In evm.log.2 that was attached, I can see this, don't know if it's relevant: a Disks transformation failed. Method:[block (2 levels) in <class:LogProxy>] [----] E, [2019-06-26T09:55:01.972658 #23290:38af54] ERROR -- : Q-task_id([job_dispatcher]) /var/www/miq/vmdb/app/models/service_template_transformation_plan_task.rb:225:in `get_conversion_state' Also, can you try applying this patch to the MiqSshUtil.rb file? It should give us a better idea of what's actually failing instead of those parse errors. https://github.com/ManageIQ/manageiq-gems-pending/pull/437/files
This error doesn't fail the migration. It looks like a race condition where the job's state in already 'running', while the throttler tries to send the 'start' message. Moving it to 5.11 and lowering priority to medium. This will give us more time to investigate the root cause.

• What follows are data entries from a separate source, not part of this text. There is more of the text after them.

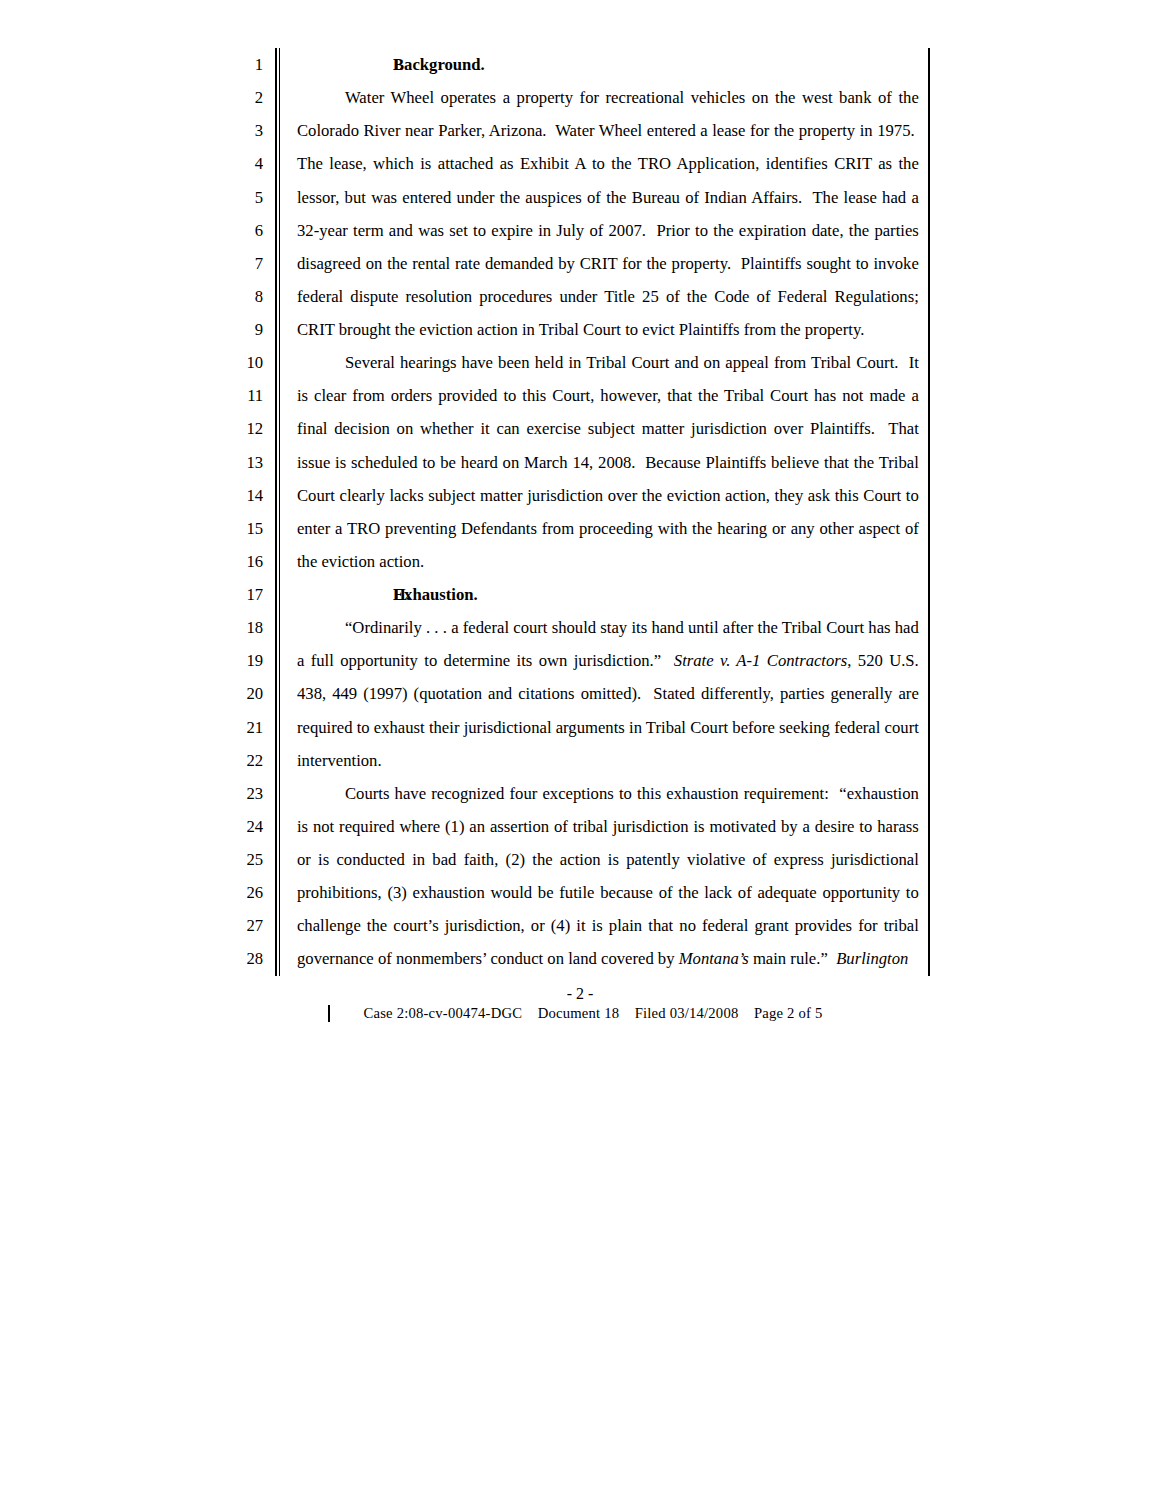1
2
3
4
5
6
7
8
9
10
11
12
13
14
15
16
17
18
19
20
21
22
23
24
25
26
27
28
I. Background.
Water Wheel operates a property for recreational vehicles on the west bank of the Colorado River near Parker, Arizona. Water Wheel entered a lease for the property in 1975. The lease, which is attached as Exhibit A to the TRO Application, identifies CRIT as the lessor, but was entered under the auspices of the Bureau of Indian Affairs. The lease had a 32-year term and was set to expire in July of 2007. Prior to the expiration date, the parties disagreed on the rental rate demanded by CRIT for the property. Plaintiffs sought to invoke federal dispute resolution procedures under Title 25 of the Code of Federal Regulations; CRIT brought the eviction action in Tribal Court to evict Plaintiffs from the property.
Several hearings have been held in Tribal Court and on appeal from Tribal Court. It is clear from orders provided to this Court, however, that the Tribal Court has not made a final decision on whether it can exercise subject matter jurisdiction over Plaintiffs. That issue is scheduled to be heard on March 14, 2008. Because Plaintiffs believe that the Tribal Court clearly lacks subject matter jurisdiction over the eviction action, they ask this Court to enter a TRO preventing Defendants from proceeding with the hearing or any other aspect of the eviction action.
II. Exhaustion.
“Ordinarily . . . a federal court should stay its hand until after the Tribal Court has had a full opportunity to determine its own jurisdiction.” Strate v. A-1 Contractors, 520 U.S. 438, 449 (1997) (quotation and citations omitted). Stated differently, parties generally are required to exhaust their jurisdictional arguments in Tribal Court before seeking federal court intervention.
Courts have recognized four exceptions to this exhaustion requirement: “exhaustion is not required where (1) an assertion of tribal jurisdiction is motivated by a desire to harass or is conducted in bad faith, (2) the action is patently violative of express jurisdictional prohibitions, (3) exhaustion would be futile because of the lack of adequate opportunity to challenge the court’s jurisdiction, or (4) it is plain that no federal grant provides for tribal governance of nonmembers’ conduct on land covered by Montana’s main rule.” Burlington
- 2 -
Case 2:08-cv-00474-DGC Document 18 Filed 03/14/2008 Page 2 of 5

@ilanit, have you been able to reproduce this BZ on latest 5.11 builds ?
@Fabien, I did not run yet v2v tests on 5.11.
We're going to evolve the state machine for warm migration, so I propose to revisit this once it's done. Moving to 5.11.z.

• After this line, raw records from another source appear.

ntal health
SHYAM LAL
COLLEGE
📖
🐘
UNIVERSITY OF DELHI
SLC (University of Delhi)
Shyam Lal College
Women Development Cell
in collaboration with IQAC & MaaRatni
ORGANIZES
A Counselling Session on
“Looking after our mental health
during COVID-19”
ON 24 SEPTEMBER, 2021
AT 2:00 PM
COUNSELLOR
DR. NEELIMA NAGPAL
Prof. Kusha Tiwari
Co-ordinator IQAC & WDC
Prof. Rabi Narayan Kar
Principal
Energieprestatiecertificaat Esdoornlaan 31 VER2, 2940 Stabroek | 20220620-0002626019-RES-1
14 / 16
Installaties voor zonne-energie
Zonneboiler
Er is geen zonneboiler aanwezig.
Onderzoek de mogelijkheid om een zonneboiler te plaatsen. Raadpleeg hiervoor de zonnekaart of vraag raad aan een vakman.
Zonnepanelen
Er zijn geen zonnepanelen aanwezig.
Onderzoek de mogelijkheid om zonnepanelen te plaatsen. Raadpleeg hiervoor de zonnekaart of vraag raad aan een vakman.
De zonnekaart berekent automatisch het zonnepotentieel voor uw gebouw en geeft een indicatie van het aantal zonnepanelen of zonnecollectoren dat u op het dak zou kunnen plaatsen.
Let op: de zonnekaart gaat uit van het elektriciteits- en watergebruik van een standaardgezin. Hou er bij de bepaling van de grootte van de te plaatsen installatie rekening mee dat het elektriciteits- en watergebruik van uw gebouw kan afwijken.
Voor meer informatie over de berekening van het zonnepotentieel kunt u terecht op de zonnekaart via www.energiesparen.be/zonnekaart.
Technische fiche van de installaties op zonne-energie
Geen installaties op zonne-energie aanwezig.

In reply to comment #20: For CFME-5.11.0.18, there are several occurrences of this error in evm.log, during 20 VMs of 20GB disk each parallel migration. For example: ----] E, [2019-08-12T07:48:11.775892 #60725:2ac513a565c4] ERROR -- : Q-task_id([job_dispatcher]) MIQ(MiqQueue#deliver) Message id: [89973], Error: [start is not permitted at state running] [----] E, [2019-08-12T07:48:11.776047 #60725:2ac513a565c4] ERROR -- : Q-task_id([job_dispatcher]) [RuntimeError]: start is not permitted at state running Method:[block (2 levels) in <class:LogProxy>] [----] E, [2019-08-12T07:48:11.776192 #60725:2ac513a565c4] ERROR -- : Q-task_id([job_dispatcher]) /var/www/miq/vmdb/app/models/job/state_machine.rb:36:in `signal'
https://github.com/ManageIQ/manageiq/pull/19255
Last patch was tested recently on CFME-5.11.0.23/RHV-4.3.6 Bug reproduced when a single VM, with 100GB disk (70% usage) was migrated. The Job ID was displayed in the evm.log.
Was it reproduced in latest CFME 5.11?
I did not encounter this error recently on CFME-5.11.5.1 or recent ManageIQ nighties (last used: master.20200423003043_87de914b8b). Bug can be closed, and in case we'll encounter it again, we'll update the bug.